UPDATE, Dec. 11 — The Trump administration is poised to unveil its long-awaited infrastructure plan in January, according to The Wall Street Journal. White House advisers are reportedly wrapping up a building program that would see a minimum of $200 billion in federal dollars put toward the nation's roads and bridges, with a goal of generating hundreds of billions more from local governments and private investors for U.S. road, rail, water and utility work.
UPDATE, Nov. 21 — President Donald Trump said Monday that he will reveal his plan for a $1 trillion infrastructure package after Congress passes tax reform legislation, The Hill reported. The House passed its tax bill Thursday, but lawmakers aim to pass a Senate bill and negotiate a final deal by Christmas.
- The Trump administration and select members of Congress have reportedly started working on what will eventually become the president's much-anticipated infrastructure bill, The Hill reported.
- Rep. Sam Graves (R-Mo.), chair of the Transportation and Infrastructure subcommittee on highways and transit, said passage of tax reform legislation is a priority, and once that is achieved, infrastructure is next in line. The House passed its tax reform measure Thursday, and lawmakers hope they can get a Senate bill worked out quickly enough to wrap up a final deal by Christmas.
- A separate White House official said the administration had a 70-page policy document that would serve as the guide for the infrastructure legislation, but specifics of the plan have yet to be revealed.
This is the closest lawmakers have come to addressing the $1 trillion infrastructure pledge the president first made during his campaign. While Congress and the administration have grappled with stalled healthcare and tax reform bills, infrastructure had been largely pushed to the back burner. During that time, the president indicated that he was shifting away from a private investment model, though he had long been touting the benefits of public-private partnerships since before he took office.
Publicly held construction industry-related businesses saw their stocks soar immediately after the election in a so-called "Trump bump" backed by Trump's pro-business rhetoric and the promise of such a massive infrastructure initiative. An AECOM-led Build America Investment Initiative study found that just 40 U.S. infrastructure and public works projects of $330 billion could pay off in net economic benefits to the tune of $500 billion to $1.1 trillion.

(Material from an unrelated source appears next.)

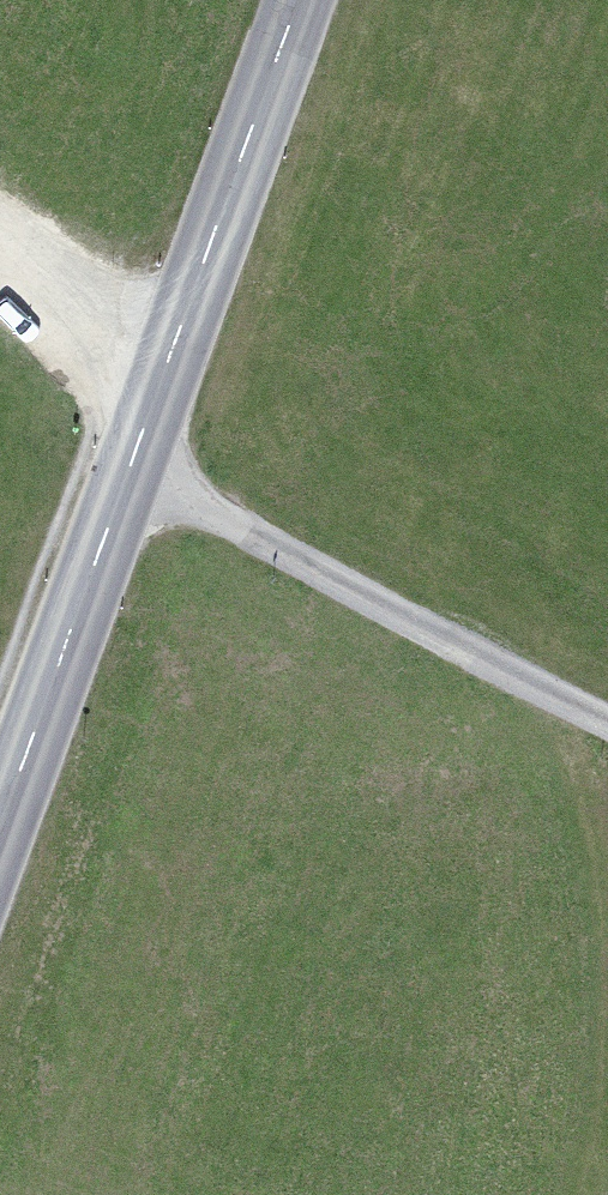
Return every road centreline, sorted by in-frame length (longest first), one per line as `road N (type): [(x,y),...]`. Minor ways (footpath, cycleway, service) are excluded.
road 1 (secondary): [(0,864),(314,0)]
road 2 (track): [(607,719),(144,476),(0,309)]

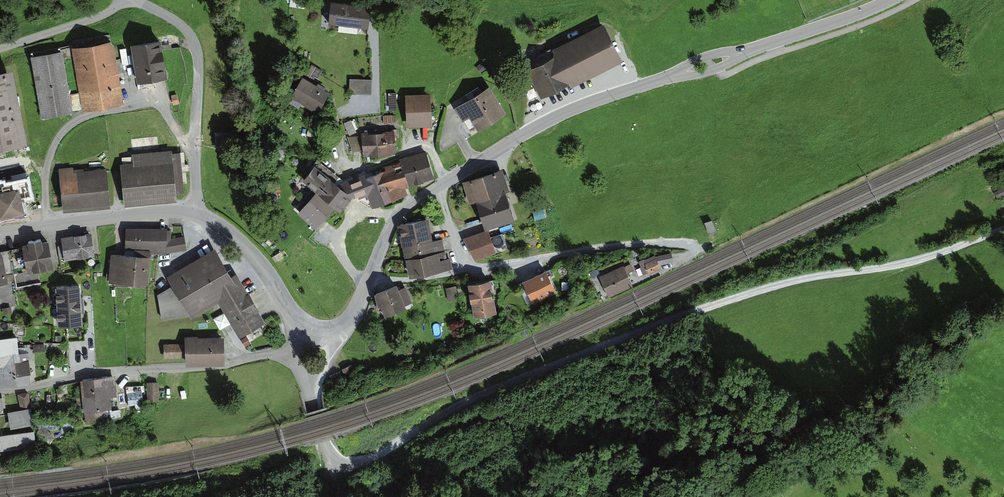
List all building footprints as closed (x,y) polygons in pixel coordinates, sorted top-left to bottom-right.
[(333,0),(331,0),(328,22),(368,27),(371,5),(333,0)] [(623,59),(604,21),(552,47),(556,53),(526,68),(541,97),(569,82),(571,86),(623,59)] [(160,40),(133,44),(138,79),(166,75),(160,40)] [(116,41),(74,48),(84,107),(122,101),(118,75),(124,74),(121,57),(119,57),(116,41)] [(133,50),(122,51),(124,65),(134,64),(133,50)] [(72,109),(62,51),(32,56),(42,114),(72,109)] [(312,63),(309,70),(318,76),(322,69),(312,63)] [(20,140),(7,73),(0,74),(0,144),(20,140)] [(329,91),(303,76),(289,99),(300,105),(302,101),(317,110),(329,91)] [(372,79),(350,78),(350,93),(372,94),(372,79)] [(503,109),(489,87),(483,91),(479,85),(466,94),(470,99),(458,107),(471,129),(503,109)] [(79,91),(71,92),(73,108),(81,106),(79,91)] [(430,98),(407,99),(408,119),(431,118),(430,98)] [(356,128),(350,118),(344,121),(350,132),(356,128)] [(383,130),(383,150),(397,150),(397,136),(398,136),(398,127),(390,127),(390,130),(383,130)] [(363,131),(363,151),(383,150),(383,130),(383,128),(372,128),(372,130),(363,131)] [(433,173),(425,151),(403,158),(403,163),(410,181),(433,173)] [(123,169),(125,195),(175,192),(173,164),(139,167),(138,153),(124,154),(125,169),(123,169)] [(315,163),(302,178),(341,210),(353,195),(315,163)] [(403,163),(380,171),(389,198),(404,193),(401,184),(410,181),(403,163)] [(59,167),(62,205),(110,200),(107,167),(73,170),(73,166),(59,167)] [(374,204),(389,198),(380,171),(365,176),(363,170),(347,176),(353,192),(359,189),(361,194),(369,191),(374,204)] [(495,172),(462,181),(469,204),(478,202),(485,226),(515,217),(502,174),(496,176),(495,172)] [(23,209),(18,180),(3,183),(4,189),(0,190),(0,213),(23,209)] [(316,190),(297,211),(316,227),(334,207),(316,190)] [(424,219),(399,224),(410,274),(449,266),(447,256),(443,257),(439,239),(429,241),(424,219)] [(496,252),(488,228),(463,237),(475,259),(496,252)] [(58,244),(60,255),(93,251),(91,231),(87,232),(87,229),(81,229),(81,233),(63,235),(64,244),(58,244)] [(111,256),(109,284),(149,286),(150,253),(166,253),(187,250),(184,237),(171,238),(171,231),(166,231),(166,229),(126,229),(126,245),(126,256),(111,256)] [(21,269),(52,263),(48,240),(41,241),(40,236),(28,239),(29,242),(24,243),(25,246),(17,247),(21,269)] [(0,250),(0,280),(7,279),(6,272),(21,269),(17,247),(0,250)] [(671,252),(658,255),(660,265),(673,262),(671,252)] [(216,253),(174,278),(190,306),(199,301),(202,307),(219,296),(240,330),(261,317),(255,306),(257,305),(248,290),(246,291),(235,272),(230,276),(216,253)] [(656,257),(644,263),(649,273),(661,268),(656,257)] [(624,264),(599,275),(608,296),(633,285),(624,264)] [(546,268),(522,280),(533,302),(557,291),(546,268)] [(489,278),(468,282),(474,316),(496,311),(489,278)] [(406,306),(397,282),(374,291),(378,305),(381,304),(385,315),(406,306)] [(82,283),(57,284),(59,331),(84,330),(82,283)] [(224,335),(185,336),(185,342),(185,357),(186,364),(225,363),(224,335)] [(0,337),(0,349),(1,361),(20,360),(19,350),(18,336),(0,337)] [(185,342),(163,343),(164,358),(185,357),(185,342)] [(29,379),(27,349),(19,350),(20,360),(1,361),(0,361),(0,380),(29,379)] [(354,370),(351,365),(343,369),(345,374),(354,370)] [(114,392),(113,377),(84,382),(84,394),(109,393),(114,392)] [(158,381),(148,381),(148,397),(158,397),(158,381)] [(128,386),(129,403),(145,402),(144,385),(128,386)] [(28,390),(19,392),(23,406),(31,405),(28,390)] [(109,393),(84,394),(85,418),(105,417),(105,405),(110,405),(109,393)] [(31,410),(8,414),(12,431),(34,427),(31,410)] [(0,437),(0,452),(34,447),(32,432),(0,437)]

Still, even with a plan in place, funding is bound to get tied up along partisan lines. While Democrats favor direct government spending, Republicans have vowed to block any legislation that uses federal dollars as its basis. The Trump administration has said that it is open to a wide variety of funding possibilities, with its latest consideration pointing to a seven-cent hike in the federal gas tax. That increase would be funneled into the Highway Trust Fund, which allocates money to states for their transportation projects.
Legislators have been hesitant to raise taxes to finance infrastructure. As much as 75% of the public, however, have reported that they wouldn't mind paying more at the pump or in tolls, according to an HNTB poll, as long as that tax meant better transportation infrastructure. More still, the number of those favoring an increase in the tax went up when that hike was paired with a legal mandate that the funds only be used on the construction and maintenance of such infrastructure.